A brief look at the data behind higher education provides evidence for this argument. From 1993 to 2007, the number of administrators for every 100 students rose by an astounding 39%. In contrast, the number of professors and researchers per 100 students rose only 18%.

In addition, according to the National Center for Education Statistics, in the 2014-15 school year, administrative expenses reached a staggering $122.3 billion. Compare that with $148 billion spent on instructional (i.e. teaching) costs.

Warren's proposal is largely silent on measuring the quality of students' education. Since we know that more money does not correspond to the hiring of stronger, better teachers — or, crucially, wiser administrative leadership — this is a tremendous defect in her plan.

The American education system is, perhaps, the most important, enduring policy area our legislators have never gotten right. There are no quick fixes or finance schemes that will solve the problems we face. We need educational policy plans crafted with wisdom and prudence, cornerstone virtues lacking in Warren's proposal altogether.

David Bahr is communications director, and Ann Phelan is communications manager, at the R Street Institute. You can follow him on Twitter: @DWDBahr

Student debt
Student debt
Pat Bagley/The Salt Lake (Utah) Tribune/PoliticalCartoons.com

What others are saying

Antony Davies and James R. Harrigan, The Philadelphia Inquirer : "What 'loan forgiveness' really means is that the government will either raise taxes or add to the already unfathomable $22 trillion debt. Taxpayers will either pay now, or pay later. But they will pay. ... The only way to make college free is to recruit faculty who are willing to work for free, contractors willing to build for free, utility companies willing to provide power and water for free, and support staff who are willing to labor 40 hours a week for, you guessed it, free. As long as anyone involved in the building, maintaining and staffing of universities wants to eat, college cannot be free."

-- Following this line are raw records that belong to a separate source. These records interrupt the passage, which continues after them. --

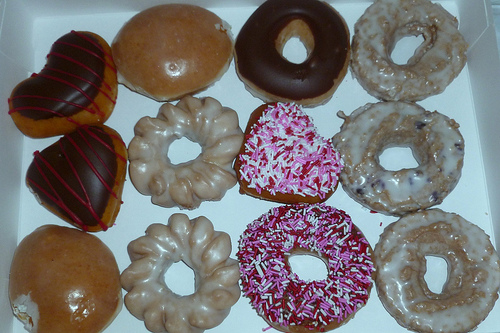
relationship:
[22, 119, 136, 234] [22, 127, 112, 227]
doughnut with glaze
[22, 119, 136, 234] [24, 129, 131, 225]
doughnut with drizzle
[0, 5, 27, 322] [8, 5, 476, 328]
edge of a box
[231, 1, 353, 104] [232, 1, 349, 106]
chocolate on doughnut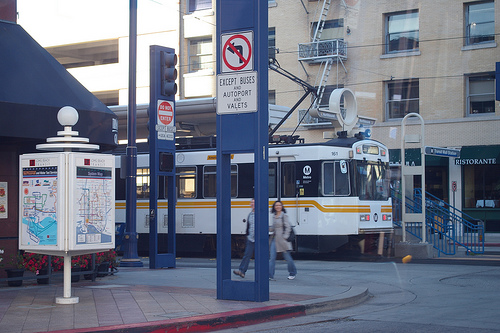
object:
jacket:
[267, 211, 294, 253]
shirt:
[245, 210, 257, 242]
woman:
[269, 201, 297, 282]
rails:
[339, 253, 500, 268]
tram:
[108, 137, 393, 260]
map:
[75, 176, 111, 246]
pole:
[63, 251, 73, 298]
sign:
[219, 30, 255, 74]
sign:
[213, 67, 262, 115]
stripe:
[116, 198, 393, 213]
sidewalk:
[1, 265, 380, 333]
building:
[49, 2, 500, 259]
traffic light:
[160, 52, 181, 98]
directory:
[18, 105, 116, 306]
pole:
[125, 0, 142, 257]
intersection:
[283, 234, 499, 333]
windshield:
[354, 159, 391, 201]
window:
[381, 77, 422, 122]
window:
[462, 70, 499, 118]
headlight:
[359, 214, 366, 222]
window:
[462, 0, 499, 51]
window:
[184, 34, 215, 75]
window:
[183, 0, 214, 18]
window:
[267, 25, 276, 70]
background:
[0, 0, 500, 252]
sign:
[156, 99, 175, 127]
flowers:
[35, 263, 41, 268]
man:
[231, 199, 257, 280]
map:
[20, 175, 58, 246]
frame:
[210, 0, 276, 304]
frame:
[145, 44, 184, 269]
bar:
[401, 112, 428, 244]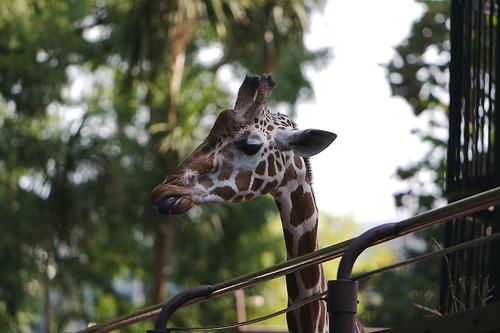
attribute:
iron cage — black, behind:
[439, 2, 499, 319]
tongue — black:
[140, 180, 197, 233]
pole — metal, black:
[318, 232, 365, 328]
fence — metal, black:
[256, 240, 488, 293]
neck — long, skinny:
[256, 178, 348, 315]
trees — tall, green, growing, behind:
[1, 0, 336, 332]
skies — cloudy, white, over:
[268, 1, 498, 226]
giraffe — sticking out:
[142, 43, 337, 331]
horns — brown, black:
[233, 74, 273, 111]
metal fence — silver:
[67, 181, 495, 331]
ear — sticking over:
[273, 126, 338, 158]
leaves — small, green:
[382, 41, 433, 121]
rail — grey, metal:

Sam Ropa, The (University of Wisconsin) Badger Herald :  "Student loan debt exploded not because students wanted to borrow more, but because they had to cover these rising costs (of tuition and fees). These costs fall disproportionately on students and families of color, especially black and Latinx ones, who are more likely to need loans to pursue higher education. Because wealthier, white Americans have historically been afforded the opportunity to pursue a post-secondary education for lower tuitions and fees, addressing present student loan debt is one way to address the black-white and Latinx-white racial wealth gaps."

Washington Examiner,  editorial : "Student indebtedness is just one negative side effect of government subsidies. The federal student loan doles out ever greater amounts of easy money at subsidized interest rates, thus pushing college tuition well above anything a free market could ever support. Until market discipline is imposed on free-spending and tuition-hiking college administrators, no amount of loan forgiveness will ever be enough to give students a fair deal for their money."

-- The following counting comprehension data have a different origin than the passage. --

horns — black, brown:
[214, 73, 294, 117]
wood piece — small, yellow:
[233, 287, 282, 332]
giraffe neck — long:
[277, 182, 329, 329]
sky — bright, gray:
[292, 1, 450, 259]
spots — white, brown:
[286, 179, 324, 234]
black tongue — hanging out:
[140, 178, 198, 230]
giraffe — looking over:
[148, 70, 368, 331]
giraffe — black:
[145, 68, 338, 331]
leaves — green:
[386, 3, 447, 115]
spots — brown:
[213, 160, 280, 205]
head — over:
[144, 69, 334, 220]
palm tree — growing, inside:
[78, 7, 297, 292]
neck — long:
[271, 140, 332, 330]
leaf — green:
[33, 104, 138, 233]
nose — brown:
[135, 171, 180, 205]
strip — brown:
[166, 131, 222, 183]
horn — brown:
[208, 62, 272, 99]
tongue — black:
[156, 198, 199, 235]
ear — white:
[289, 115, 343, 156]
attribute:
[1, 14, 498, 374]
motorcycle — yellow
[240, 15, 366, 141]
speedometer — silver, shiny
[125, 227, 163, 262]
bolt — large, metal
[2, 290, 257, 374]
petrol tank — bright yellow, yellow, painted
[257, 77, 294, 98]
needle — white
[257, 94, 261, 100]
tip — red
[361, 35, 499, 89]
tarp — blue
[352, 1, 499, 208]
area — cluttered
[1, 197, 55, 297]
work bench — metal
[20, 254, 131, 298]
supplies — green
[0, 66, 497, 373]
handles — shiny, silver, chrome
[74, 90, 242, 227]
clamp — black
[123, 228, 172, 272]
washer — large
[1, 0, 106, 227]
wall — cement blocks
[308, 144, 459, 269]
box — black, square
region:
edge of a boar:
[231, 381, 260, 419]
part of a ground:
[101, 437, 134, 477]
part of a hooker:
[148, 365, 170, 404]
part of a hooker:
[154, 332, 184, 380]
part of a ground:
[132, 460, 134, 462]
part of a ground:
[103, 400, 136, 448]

What our readers are saying

It's clearly obvious that politicians like Sens. Elizabeth Warren, D-Mass., and Bernie Sanders, I-Vt., and Rep. Alexandria Ocasio-Cortez, D-N.Y., have no plans to fix anything. Instead, they present fantasies where money falls from the sky and every debt is forgiven. How about doing something useful like working with Republicans on a real fix of the federal infrastructure system?

— Matt Turner

Got a better idea, Warren: Let's try to lower college costs. Maybe start with not paying professors and staffers six figures for a single course.

— Mark Soucy

If the rest of society is paying for everyone else's college, does society have an input into what people can study? If our society needs engineers, doctors and software developers, but all the students want to study comparative literature, do we still pay for them? The days of going to college and just getting any degree and then getting a good job are gone. Organizations want people who can actually do something.